◆ Task input
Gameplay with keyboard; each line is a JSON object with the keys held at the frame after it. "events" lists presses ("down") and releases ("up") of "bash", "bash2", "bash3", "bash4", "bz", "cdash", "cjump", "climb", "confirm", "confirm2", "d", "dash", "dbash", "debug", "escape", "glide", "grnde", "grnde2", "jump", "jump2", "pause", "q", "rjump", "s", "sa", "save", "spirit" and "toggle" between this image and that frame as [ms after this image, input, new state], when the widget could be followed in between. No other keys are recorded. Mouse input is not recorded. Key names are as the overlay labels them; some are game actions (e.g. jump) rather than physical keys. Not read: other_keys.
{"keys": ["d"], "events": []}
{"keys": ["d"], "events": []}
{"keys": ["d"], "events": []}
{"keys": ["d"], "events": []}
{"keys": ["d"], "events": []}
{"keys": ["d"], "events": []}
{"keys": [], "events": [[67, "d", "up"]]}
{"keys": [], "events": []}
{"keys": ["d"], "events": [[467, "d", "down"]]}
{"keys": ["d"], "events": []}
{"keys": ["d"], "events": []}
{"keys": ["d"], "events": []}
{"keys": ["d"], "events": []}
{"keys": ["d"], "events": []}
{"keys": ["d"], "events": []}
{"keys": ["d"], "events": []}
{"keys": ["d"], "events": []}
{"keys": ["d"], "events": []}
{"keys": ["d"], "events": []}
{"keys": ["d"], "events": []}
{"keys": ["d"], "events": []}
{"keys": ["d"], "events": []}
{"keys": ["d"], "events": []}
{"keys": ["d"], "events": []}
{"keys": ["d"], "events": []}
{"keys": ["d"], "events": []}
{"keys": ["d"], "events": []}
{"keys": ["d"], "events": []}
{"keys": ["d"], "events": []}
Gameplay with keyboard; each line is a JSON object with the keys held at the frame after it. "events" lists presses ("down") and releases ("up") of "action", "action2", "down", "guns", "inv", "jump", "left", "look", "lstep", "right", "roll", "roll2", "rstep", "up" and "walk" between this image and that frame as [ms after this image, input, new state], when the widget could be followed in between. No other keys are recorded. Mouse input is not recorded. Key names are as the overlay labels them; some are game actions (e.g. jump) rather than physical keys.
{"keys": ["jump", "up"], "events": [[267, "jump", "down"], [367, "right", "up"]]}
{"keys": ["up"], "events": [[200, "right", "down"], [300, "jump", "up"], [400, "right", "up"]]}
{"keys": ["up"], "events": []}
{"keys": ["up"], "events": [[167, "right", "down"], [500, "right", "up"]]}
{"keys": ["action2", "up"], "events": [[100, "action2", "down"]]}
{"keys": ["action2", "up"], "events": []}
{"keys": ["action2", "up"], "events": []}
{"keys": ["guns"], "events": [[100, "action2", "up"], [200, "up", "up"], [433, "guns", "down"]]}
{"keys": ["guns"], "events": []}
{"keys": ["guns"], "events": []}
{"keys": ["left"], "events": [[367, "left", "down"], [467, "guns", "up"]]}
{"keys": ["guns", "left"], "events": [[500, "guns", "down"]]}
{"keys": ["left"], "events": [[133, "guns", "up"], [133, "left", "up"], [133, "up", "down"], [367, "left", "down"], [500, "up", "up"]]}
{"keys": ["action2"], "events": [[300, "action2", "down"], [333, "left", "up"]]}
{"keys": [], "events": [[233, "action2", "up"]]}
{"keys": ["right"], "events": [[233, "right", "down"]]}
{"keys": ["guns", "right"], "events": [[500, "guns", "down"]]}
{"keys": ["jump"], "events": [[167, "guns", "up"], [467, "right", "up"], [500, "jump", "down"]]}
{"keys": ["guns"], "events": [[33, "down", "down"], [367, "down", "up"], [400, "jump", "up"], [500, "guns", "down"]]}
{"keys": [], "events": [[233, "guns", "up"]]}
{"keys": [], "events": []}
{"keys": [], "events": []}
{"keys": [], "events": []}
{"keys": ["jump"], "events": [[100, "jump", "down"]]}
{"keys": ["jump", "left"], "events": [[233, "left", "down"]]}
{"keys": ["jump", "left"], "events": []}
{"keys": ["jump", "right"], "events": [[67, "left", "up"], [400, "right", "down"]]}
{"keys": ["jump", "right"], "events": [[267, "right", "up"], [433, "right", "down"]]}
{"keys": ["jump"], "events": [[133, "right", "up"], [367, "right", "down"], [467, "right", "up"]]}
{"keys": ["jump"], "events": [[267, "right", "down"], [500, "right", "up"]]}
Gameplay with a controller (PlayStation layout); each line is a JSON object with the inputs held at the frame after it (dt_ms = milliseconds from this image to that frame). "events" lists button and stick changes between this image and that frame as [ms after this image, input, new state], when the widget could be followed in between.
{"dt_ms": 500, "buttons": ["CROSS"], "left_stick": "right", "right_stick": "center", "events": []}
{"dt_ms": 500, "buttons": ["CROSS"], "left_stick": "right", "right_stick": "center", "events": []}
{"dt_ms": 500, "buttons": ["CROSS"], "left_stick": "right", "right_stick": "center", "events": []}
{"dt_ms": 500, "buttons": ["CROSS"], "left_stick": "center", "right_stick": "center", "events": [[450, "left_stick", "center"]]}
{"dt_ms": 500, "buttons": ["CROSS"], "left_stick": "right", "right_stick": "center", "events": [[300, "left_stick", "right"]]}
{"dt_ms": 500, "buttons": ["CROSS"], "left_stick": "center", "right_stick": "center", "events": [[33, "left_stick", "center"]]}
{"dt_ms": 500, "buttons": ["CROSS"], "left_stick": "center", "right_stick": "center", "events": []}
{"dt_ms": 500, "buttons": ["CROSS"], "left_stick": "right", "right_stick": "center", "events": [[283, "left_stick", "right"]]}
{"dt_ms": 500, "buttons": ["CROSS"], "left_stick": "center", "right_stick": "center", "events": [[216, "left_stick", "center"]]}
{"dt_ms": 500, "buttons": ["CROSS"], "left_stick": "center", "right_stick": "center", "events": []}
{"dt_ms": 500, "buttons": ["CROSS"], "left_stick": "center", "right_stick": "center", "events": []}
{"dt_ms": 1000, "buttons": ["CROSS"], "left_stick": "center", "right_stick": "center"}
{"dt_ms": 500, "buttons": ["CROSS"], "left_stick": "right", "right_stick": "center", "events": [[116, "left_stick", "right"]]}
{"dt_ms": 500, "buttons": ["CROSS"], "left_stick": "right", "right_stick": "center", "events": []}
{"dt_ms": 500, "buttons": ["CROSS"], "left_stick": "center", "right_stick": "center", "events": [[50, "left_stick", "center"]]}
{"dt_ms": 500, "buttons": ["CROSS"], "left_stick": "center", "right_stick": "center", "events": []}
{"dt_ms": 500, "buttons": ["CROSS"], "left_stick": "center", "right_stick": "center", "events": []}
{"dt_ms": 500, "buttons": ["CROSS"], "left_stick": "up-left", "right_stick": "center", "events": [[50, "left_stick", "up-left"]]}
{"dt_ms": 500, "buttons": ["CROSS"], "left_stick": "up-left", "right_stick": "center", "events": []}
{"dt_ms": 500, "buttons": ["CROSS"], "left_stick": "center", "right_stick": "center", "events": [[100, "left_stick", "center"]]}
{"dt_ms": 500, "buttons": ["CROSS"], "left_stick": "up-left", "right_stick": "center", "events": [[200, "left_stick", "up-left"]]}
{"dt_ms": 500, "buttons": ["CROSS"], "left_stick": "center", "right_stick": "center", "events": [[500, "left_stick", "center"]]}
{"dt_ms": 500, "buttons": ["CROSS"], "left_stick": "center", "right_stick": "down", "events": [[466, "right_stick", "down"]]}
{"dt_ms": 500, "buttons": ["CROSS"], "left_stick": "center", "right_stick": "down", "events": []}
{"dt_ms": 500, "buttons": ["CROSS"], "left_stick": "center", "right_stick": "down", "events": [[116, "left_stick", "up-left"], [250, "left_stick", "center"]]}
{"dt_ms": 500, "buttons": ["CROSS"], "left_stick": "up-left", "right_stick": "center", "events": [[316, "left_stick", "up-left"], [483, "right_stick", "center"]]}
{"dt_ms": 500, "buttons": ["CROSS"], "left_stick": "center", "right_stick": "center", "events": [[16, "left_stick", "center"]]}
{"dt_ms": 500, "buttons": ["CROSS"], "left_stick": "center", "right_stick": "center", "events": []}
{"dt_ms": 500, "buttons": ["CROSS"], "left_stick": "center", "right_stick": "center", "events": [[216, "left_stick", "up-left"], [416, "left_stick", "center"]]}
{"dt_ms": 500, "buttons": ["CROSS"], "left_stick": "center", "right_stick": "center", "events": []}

◆ How to complete this task
Which lines in the listing above hold the word "that"? Show each of them.

◆ Task result
Gameplay with keyboard; each line is a JSON object with the keys held at the frame after it. "events" lists presses ("down") and releases ("up") of "bash", "bash2", "bash3", "bash4", "bz", "cdash", "cjump", "climb", "confirm", "confirm2", "d", "dash", "dbash", "debug", "escape", "glide", "grnde", "grnde2", "jump", "jump2", "pause", "q", "rjump", "s", "sa", "save", "spirit" and "toggle" between this image and that frame as [ms after this image, input, new state], when the widget could be followed in between. No other keys are recorded. Mouse input is not recorded. Key names are as the overlay labels them; some are game actions (e.g. jump) rather than physical keys. Not read: other_keys.
Gameplay with keyboard; each line is a JSON object with the keys held at the frame after it. "events" lists presses ("down") and releases ("up") of "action", "action2", "down", "guns", "inv", "jump", "left", "look", "lstep", "right", "roll", "roll2", "rstep", "up" and "walk" between this image and that frame as [ms after this image, input, new state], when the widget could be followed in between. No other keys are recorded. Mouse input is not recorded. Key names are as the overlay labels them; some are game actions (e.g. jump) rather than physical keys.
Gameplay with a controller (PlayStation layout); each line is a JSON object with the inputs held at the frame after it (dt_ms = milliseconds from this image to that frame). "events" lists button and stick changes between this image and that frame as [ms after this image, input, new state], when the widget could be followed in between.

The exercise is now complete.